Additional Feedback: I do wonder what is the application of this in off-policy setting, when you have irregular samples of actions. for example in HC setting and ICU, you'll probably have irregular samples of vital signs, or actions. I would appreciate a comment on that. ## After reading author's feedback I keep my score as it was.

Review 2

Summary and Contributions: The paper proposes a method for utilizing ODEs to represent dynamics for continuous-time decision-making problems with the aim of They also target filling a perceived gap in the literature of Deep RL for continuous-time problems, where most publications are model-free and discretize time if it is continuous. They claim that their approach leads to lower dependence on vast amounts of training data, better performance and that the model-based approach is well-founded. I tend to agree, although this is not exactly my area. I also believe the importance of connecting ODEs and other explicit models is critical for extending RL methods to important problems in physics, chemistry, epidemiology and population modelling.

Strengths: Their use of Neural ODEs seems novel but that is a recently introduced model so it is not surprising. The writing is very clear and the models are described in sufficient detail to be reproduced. Their experimental design and methodology is very nicely done, with increasing complexity of domains that match their claims.

Weaknesses: What they fail to seriously justify or distinguish is why the specific method of Neural ODEs are necessary. It's not even entirely convincing that their use differs from the use of ODEs to define the problem dynamics directly from the RL point of view. There are many papers on using RL to solve ODE problems, isn't any approach that attempts to learn a transition distribution where the simulator or dynamics are based upon ODEs actually a competitor here?

Correctness: Something I find unclear is the role of the latent state z and which parts of the system have access to it. It would be natural to say that the simulator is defined by an ODE, which is unknown to the agent and z is the model approximation that the agent is learning on top of their value function. But the discussion of learning the approximation model P doesn't give me confidence about that separation? does the agent ever have access to z itself or is this a true hidden state from agent's point of view? If the agent is not learning the model P then what does it matter that the ODE underlying it's experience is the "true" ODE from the simulator vs the learned neural ODE?

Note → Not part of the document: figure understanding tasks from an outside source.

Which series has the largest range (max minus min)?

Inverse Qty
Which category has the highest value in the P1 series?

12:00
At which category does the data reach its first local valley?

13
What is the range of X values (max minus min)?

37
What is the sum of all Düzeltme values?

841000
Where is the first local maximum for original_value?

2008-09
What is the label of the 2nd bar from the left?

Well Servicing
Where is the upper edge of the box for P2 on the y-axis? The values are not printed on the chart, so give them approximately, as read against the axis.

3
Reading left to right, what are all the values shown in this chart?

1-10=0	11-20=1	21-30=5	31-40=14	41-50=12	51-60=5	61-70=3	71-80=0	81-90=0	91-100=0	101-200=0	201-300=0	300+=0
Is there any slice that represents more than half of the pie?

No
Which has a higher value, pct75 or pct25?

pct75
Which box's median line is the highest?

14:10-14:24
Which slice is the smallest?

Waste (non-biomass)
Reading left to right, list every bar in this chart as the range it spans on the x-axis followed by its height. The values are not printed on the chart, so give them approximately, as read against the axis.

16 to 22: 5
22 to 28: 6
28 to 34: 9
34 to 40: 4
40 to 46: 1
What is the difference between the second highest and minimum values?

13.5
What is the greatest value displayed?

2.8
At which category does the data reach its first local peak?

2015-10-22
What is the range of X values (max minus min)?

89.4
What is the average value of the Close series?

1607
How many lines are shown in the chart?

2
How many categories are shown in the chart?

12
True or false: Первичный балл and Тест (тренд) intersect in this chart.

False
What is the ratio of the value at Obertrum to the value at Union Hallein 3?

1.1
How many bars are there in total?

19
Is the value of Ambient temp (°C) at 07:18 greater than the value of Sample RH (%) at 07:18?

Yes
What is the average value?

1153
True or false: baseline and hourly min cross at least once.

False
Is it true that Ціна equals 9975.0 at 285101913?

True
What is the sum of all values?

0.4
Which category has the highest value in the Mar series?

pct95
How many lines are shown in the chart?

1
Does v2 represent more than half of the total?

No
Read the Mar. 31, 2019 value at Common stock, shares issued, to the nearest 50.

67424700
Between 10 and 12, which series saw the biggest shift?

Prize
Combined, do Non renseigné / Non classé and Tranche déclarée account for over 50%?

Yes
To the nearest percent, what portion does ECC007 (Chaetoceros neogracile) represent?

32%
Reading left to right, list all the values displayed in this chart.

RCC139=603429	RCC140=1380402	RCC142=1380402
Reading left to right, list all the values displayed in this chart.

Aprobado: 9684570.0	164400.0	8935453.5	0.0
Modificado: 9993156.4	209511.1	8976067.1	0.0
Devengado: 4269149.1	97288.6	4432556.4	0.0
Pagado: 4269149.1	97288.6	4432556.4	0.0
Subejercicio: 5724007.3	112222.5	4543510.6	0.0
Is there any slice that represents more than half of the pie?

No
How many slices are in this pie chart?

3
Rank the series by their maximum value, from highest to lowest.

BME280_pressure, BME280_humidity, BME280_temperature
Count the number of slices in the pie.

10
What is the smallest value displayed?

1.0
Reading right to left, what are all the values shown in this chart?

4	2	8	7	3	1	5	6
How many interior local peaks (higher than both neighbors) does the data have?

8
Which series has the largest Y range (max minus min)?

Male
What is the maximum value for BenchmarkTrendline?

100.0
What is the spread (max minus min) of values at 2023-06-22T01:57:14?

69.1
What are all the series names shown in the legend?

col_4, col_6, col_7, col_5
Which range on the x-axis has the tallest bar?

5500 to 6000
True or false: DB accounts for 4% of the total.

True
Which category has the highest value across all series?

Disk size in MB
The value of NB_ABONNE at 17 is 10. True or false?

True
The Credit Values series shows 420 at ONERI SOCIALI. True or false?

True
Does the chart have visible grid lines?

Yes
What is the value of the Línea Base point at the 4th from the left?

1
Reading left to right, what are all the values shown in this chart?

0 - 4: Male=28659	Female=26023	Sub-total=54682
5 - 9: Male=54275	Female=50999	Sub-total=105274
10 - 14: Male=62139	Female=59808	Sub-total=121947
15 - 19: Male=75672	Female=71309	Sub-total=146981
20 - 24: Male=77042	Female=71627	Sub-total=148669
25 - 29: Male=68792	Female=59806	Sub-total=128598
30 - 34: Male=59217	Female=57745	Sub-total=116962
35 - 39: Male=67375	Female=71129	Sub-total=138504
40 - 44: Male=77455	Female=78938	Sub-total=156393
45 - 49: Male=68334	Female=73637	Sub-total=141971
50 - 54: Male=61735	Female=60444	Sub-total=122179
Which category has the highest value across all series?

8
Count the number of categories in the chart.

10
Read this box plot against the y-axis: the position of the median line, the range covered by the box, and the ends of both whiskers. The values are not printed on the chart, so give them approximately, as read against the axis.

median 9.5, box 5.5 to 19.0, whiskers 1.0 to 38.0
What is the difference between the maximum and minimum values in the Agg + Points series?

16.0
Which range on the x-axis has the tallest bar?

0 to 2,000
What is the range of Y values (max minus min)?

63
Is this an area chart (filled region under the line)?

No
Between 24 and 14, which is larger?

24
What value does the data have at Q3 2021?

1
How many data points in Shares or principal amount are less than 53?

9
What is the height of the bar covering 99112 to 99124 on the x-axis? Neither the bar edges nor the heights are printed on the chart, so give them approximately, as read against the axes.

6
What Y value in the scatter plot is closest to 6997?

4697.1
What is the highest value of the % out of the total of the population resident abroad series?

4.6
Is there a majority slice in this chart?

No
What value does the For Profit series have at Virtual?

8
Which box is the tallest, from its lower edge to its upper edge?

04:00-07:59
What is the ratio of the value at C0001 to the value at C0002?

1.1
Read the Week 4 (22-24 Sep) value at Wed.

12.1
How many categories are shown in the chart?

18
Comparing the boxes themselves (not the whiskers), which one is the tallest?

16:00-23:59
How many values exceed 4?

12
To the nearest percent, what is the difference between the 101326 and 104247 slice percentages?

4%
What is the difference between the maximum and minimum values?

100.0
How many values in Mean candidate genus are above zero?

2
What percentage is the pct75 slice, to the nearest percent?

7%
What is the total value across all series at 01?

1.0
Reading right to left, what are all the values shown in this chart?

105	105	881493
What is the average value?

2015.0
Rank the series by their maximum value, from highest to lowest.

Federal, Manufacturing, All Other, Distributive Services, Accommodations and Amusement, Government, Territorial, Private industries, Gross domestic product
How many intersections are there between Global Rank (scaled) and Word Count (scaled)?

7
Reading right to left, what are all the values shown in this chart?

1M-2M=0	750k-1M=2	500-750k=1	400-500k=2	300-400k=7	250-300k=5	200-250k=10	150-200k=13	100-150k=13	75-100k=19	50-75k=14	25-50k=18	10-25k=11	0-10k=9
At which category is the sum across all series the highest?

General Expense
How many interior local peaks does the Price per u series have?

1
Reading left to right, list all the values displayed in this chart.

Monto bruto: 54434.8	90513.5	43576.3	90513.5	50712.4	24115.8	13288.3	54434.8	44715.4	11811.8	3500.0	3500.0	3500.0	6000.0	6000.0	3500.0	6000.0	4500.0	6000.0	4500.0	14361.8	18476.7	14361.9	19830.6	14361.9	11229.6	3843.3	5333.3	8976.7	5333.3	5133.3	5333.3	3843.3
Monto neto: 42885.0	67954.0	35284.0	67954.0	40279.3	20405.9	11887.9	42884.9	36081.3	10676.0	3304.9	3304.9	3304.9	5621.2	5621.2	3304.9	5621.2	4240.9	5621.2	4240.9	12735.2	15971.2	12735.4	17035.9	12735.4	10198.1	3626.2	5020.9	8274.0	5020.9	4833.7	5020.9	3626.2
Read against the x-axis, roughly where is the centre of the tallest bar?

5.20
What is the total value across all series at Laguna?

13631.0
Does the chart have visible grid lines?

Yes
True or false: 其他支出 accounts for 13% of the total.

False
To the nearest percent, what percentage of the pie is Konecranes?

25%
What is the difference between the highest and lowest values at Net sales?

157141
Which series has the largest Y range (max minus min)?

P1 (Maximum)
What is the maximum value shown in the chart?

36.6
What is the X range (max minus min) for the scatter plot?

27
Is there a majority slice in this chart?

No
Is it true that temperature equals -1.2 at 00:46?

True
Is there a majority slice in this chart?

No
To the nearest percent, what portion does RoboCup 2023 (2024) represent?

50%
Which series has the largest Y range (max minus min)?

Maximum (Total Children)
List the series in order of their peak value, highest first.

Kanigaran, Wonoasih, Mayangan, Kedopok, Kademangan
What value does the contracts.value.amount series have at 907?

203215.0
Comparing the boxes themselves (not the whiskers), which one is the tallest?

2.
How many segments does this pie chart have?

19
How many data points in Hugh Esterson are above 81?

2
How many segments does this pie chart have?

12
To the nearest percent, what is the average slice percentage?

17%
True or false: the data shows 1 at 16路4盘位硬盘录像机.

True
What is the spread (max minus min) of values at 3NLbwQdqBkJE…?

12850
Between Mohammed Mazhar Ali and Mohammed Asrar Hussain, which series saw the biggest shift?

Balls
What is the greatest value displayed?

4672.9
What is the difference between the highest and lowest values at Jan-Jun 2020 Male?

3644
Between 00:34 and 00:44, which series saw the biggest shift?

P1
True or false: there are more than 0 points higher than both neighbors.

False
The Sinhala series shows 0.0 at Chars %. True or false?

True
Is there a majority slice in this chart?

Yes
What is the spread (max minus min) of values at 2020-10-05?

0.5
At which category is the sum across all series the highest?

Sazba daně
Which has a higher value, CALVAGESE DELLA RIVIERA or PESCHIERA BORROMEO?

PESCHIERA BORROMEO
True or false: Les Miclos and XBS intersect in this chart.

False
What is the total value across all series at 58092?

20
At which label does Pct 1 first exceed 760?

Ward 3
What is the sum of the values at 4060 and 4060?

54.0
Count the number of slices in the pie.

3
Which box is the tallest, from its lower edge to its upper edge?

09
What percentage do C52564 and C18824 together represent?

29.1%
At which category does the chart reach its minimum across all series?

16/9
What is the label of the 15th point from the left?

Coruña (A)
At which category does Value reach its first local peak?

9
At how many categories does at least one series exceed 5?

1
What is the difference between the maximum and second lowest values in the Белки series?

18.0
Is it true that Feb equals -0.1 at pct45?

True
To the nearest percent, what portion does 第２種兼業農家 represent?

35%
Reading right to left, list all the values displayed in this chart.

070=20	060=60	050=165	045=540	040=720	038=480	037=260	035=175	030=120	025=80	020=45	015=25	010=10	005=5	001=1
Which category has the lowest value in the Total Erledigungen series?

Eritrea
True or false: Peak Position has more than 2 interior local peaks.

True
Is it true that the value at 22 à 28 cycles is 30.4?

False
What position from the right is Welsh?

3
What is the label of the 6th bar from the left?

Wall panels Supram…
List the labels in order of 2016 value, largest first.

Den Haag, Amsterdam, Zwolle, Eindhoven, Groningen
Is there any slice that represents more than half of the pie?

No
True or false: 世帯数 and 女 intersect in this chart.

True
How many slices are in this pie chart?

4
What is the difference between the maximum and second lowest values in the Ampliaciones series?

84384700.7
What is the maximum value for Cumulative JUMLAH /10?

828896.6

Clarity: The paper is very well written and each part is clearly described. There are some issues with clarity and motivation at a larger level which I have already commented on in other sections.

Relation to Prior Work: The related literature which is discussed is done well. I think an additional connection to RL approaches to solving ODE problems is very relevant.

Reproducibility: No

Additional Feedback: The rebuttal is appreciated and does clarify things somewhat. My overall review has not changed.

Review 3

Summary and Contributions: This paper proposed to model the continuous-time dynamics of the semi-Markov decision process (SMDP) via neural ordinary differential equations. Experiments across various continuous-time domains demonstrate the efficacy of the proposed methods.

Strengths: 1) The proposed method incorporate action and time into the neural ODE framework to model the continuous-time dynamics of the semi-Markov decision process (SMDP), which is theoretically sound and overcomes shortcomings of existing neural ODEs. 2) Detailed experiments on continuous-time domains demonstrates the superiority of the proposed method in terms of model learning, planning, and robustness for changes in interval times.

Weaknesses: It would be better to extend the x-axis of Fig 4 to longer environment steps to illustrate the performance more clearly. For example, the reward of the latent-ODE in the Swimmer plot seems to decrease at the end of the x-axis, while that of the delta-t RNN is shown to be increasing.

Correctness: No explicit incorrect statements.

Clarity: The paper is written clearly.

Relation to Prior Work: Yes.

Reproducibility: Yes

Additional Feedback: I have read the rebuttal and the author has addressed the issue regarding experiments.